Peace

PEACE
            The other day I was getting ready to give a garden talk and thought about my father’s rose garden.  The garden is long gone, but I carry it with me whenever I pick up a trowel and go out into mine.

My father, an obstetrician, thought of himself as a student of medicine and a man of science.  He also had a romantic streak a mile wide and his garden reflected it.  He loved big blowsy peonies, fragrant lilacs, iris, magnolias and–most of all–roses.  Being a man of his generation, his favorites were the hybrid teas, which took pride of place in the garden.  My father’s hybrid teas lived like royalty; lodged in the sunniest space, covered with the thickest blanket of cocoa bean mulch, irrigated when necessary and treated to a program of regular spraying to keep off the bugs.  By contrast, organically grown roses often have to shift for themselves.  They get lots of mulch and lots of admiration, but not much else.

My father’s favorites were big, bright roses introduced in the optimistic years after World War II, and all of them have become American classics.  He loved ‘Mr. Lincoln’, a fragrant rose with velvety red petals, introduced in 1965; ‘Tropicana’, an orange-flowered show-off, introduced in 1962; and ‘Pascali,’ a white rose introduced at around the same time.  But the rose that really captivated him was the best selling rose of all time, ‘Peace’.  He had several in the rose bed and a climbing Peace that scaled the old bricks on the side of our garage.

Even if it had no story, ‘Peace’ would be a great plant.  The shrubs are extremely vigorous, with plenty of glossy green leaves and flowers that can be as big as butter plates, sometimes six to eight inches across in ideal circumstances.  The flower color changes according to season and soil conditions, but the petals are a combination of yellow and cream, with pink edges.  While not as fragrant as some other hybrid teas, ‘Peace’ has a light, sweet scent.  The long stems make the flowers lovely in bouquets and I think they are as beautiful fully opened as they are in bud–a trait that doesn’t always distinguish hybrid teas.

‘Peace’ is a French rose with a history so striking that I have always wondered why nobody ever made it into a movie.  I am sure that someone could do it now.  World War II would provide a dramatic backdrop as Brad Pitt, Angelina Jolie and George Clooney acted the principal roles supported by a cast of ten thousand roses.

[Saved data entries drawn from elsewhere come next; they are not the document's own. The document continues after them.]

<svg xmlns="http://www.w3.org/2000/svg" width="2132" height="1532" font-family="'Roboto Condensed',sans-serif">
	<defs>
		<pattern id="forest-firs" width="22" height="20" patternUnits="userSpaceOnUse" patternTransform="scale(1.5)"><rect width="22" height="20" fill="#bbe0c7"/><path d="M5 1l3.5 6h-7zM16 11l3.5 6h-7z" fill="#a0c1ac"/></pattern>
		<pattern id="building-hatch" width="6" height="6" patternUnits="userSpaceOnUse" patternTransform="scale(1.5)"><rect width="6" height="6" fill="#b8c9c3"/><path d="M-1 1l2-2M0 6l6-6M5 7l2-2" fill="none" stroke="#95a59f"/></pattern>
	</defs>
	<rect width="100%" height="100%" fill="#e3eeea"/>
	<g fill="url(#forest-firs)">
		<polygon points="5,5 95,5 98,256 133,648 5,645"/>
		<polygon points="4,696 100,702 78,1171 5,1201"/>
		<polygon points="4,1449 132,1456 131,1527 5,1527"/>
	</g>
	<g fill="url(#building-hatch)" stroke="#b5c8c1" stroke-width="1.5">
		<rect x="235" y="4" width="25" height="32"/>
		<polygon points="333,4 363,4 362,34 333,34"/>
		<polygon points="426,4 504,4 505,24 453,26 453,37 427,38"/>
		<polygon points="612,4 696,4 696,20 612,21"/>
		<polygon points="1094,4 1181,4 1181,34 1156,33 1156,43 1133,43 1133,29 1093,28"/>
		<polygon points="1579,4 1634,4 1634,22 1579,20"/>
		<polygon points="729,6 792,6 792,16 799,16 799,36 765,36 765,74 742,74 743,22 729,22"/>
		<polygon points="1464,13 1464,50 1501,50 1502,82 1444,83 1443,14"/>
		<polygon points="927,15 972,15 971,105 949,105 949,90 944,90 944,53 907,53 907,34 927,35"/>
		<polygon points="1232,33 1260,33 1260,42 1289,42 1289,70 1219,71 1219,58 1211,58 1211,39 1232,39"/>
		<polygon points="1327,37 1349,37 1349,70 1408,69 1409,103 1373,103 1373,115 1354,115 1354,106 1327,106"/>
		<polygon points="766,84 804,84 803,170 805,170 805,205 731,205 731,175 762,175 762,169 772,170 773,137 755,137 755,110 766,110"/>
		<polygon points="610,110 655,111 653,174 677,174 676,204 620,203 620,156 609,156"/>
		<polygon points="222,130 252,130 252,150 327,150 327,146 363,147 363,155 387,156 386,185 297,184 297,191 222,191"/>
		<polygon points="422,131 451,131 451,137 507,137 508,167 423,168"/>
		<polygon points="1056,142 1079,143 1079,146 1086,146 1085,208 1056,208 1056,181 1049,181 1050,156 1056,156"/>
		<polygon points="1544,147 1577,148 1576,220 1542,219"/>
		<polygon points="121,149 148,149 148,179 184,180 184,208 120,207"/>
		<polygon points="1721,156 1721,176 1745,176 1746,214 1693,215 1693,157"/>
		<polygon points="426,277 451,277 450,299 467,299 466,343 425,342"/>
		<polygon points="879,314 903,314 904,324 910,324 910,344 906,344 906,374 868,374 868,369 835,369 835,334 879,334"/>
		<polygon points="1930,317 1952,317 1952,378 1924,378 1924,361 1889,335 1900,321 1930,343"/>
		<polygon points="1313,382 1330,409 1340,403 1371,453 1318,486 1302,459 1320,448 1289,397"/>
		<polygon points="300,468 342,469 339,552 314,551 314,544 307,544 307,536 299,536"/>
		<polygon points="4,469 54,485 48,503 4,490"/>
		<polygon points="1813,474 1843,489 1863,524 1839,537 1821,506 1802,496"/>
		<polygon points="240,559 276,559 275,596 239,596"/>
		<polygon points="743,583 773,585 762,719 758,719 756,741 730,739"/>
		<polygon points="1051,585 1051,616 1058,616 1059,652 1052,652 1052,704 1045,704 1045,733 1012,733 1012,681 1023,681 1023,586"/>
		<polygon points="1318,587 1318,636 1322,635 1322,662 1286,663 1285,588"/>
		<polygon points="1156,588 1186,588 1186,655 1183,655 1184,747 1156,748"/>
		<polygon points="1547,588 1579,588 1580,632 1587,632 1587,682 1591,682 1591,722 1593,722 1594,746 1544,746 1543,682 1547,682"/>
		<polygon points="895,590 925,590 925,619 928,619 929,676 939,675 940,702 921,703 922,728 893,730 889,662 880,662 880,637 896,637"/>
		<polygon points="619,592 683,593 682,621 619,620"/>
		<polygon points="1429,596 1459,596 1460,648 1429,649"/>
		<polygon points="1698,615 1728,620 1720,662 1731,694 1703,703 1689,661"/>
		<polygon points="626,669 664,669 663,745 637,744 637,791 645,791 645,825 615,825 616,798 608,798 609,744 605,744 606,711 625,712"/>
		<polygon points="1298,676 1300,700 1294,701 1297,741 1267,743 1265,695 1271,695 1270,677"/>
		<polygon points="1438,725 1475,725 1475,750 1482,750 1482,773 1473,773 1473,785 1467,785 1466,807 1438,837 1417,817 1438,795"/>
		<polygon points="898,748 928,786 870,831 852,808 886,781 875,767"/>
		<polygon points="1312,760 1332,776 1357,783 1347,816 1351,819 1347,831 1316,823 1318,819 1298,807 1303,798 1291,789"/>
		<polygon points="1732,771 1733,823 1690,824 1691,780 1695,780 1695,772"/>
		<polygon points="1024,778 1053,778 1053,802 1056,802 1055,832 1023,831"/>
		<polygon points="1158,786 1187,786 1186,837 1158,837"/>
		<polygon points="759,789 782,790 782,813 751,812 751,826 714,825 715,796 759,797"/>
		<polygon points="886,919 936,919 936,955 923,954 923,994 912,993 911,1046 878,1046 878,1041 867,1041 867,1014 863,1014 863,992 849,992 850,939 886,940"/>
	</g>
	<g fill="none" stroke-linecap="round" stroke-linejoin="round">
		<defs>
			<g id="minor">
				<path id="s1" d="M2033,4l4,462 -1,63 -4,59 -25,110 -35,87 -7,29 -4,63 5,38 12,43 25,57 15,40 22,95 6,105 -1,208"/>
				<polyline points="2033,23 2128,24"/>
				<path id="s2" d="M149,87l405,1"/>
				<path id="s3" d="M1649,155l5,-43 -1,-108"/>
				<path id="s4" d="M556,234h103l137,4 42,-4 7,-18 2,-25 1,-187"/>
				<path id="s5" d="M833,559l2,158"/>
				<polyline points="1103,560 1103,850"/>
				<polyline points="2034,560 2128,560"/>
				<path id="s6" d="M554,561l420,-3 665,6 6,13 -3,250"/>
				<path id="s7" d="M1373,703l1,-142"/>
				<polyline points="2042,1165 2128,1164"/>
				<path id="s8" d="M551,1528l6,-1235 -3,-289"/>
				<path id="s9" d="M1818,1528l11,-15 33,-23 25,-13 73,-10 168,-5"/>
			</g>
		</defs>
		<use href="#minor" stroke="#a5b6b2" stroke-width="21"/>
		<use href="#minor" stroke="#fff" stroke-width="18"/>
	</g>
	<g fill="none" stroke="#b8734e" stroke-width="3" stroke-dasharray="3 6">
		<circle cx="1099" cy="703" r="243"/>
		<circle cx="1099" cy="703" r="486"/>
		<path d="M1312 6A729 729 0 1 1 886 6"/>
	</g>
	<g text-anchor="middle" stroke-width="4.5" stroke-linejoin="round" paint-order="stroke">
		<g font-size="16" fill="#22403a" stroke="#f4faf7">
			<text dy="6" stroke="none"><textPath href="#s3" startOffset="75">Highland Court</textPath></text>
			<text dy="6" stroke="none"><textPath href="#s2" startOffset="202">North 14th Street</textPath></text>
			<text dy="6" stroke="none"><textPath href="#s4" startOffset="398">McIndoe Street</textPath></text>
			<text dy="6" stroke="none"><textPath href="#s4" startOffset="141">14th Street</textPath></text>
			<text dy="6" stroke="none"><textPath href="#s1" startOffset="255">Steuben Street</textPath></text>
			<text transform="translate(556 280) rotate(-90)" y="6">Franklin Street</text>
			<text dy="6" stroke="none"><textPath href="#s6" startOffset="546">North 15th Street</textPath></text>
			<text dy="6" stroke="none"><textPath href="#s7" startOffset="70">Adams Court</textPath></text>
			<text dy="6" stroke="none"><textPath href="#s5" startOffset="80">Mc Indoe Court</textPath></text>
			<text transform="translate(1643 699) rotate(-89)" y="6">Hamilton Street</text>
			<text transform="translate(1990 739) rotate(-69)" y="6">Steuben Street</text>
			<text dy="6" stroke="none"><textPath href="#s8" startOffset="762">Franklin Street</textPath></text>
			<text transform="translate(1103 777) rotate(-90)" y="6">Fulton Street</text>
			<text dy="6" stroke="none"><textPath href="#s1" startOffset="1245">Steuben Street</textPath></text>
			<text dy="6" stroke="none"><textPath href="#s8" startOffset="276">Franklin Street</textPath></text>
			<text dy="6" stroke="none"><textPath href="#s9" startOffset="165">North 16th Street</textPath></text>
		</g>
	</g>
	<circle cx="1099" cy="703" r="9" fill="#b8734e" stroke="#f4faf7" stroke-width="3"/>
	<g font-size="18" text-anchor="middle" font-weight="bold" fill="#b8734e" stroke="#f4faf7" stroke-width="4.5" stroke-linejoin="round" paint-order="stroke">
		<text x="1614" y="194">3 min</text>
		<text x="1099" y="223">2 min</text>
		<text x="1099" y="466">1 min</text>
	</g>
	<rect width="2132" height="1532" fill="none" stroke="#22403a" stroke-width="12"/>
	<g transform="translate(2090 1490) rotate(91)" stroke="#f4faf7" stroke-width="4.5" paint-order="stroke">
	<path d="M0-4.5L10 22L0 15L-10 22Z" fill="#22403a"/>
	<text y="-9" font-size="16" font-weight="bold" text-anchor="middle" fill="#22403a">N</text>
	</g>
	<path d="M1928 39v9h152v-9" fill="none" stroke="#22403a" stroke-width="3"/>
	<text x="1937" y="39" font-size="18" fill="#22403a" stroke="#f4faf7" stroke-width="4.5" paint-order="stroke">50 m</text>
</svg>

The Peace story began in 1935, when French nurseryman Francis Meilland pollinated a number of roses in the hopes of finding a few offspring worthy of eventual introduction.  One of the most promising seedlings was slated for commercial launch in 1939.  Meilland, worried about the imminent German invasion of France, decided to send cuttings of the new rose to selected rose growers in the United States, Italy, Germany and Turkey.  The Turkish shipment got lost, but the cuttings made it to the other three countries.  The well known story goes that Meilland made arrangements to ship the America-bound cuttings to Robert Pyle of the Conard-Pyle Nursery in West Grove, Pennsylvania.  The grower entrusted the rose parcel to the American consul in Lyon, who put it in a diplomatic pouch that was loaded onto one of the last planes to leave France for America before the Nazi invasion. 

The cuttings made it safely to Pennsylvania, where they were grown on at the Conard-Pyle facility.  The plants’ vigor and beautiful flowers impressed the nursery’s owner, Robert Pyle.  When he was finally able to contact Francis Meilland at the end of the war, Pyle predicted great things for the new rose and asked that it be named ‘Peace’.  In Italy, the plant had already been named ‘Gioia’ (Joy) and in Germany, it had been christened ‘Gloria Dei’ (Glory of God).  Back in France, Meilland had named the rose ‘Mme A. Meilland’, after his mother, but Meilland acceded to the new American name.  ‘Peace’ was officially introduced in America on May 8, 1945, also known as V-E Day, when the Armistice that marked the end of World War II in Europe, was signed.  Over the next ten years, as returning troops rejoined their families and launched the Baby Boom, ‘Peace’ enjoyed a boom of its own, with more than thirty million bushes sold.  My father’s ‘Peace’ roses were among them.  I suspect that every rose lover in my home town had his or her own Peace as well, but my father was particularly devoted to ours.  I remember seeing the cut flowers in a big glass pitcher on our dining room chest and wishing that I could touch them.  My mother warned me about the kind of hideous punishment that would follow such an act, but I managed to get close to them anyhow, by sneaking out into the garden while my father was off delivering babies and holding one of the big flowerheads in my hands.  I didn’t pick the flower, but I sniffed it, felt the warm petals and was amazed by the many colors contained in a single blossom.  I understood why it was my father’s favorite. 

            I have forty rosebushes in my garden now, but not a single ‘Peace’.  There are lovely specimens in the local public garden, but lately I have thought that it is time to buy one of my own.  My father, gone now for twelve years, would undoubtedly approve.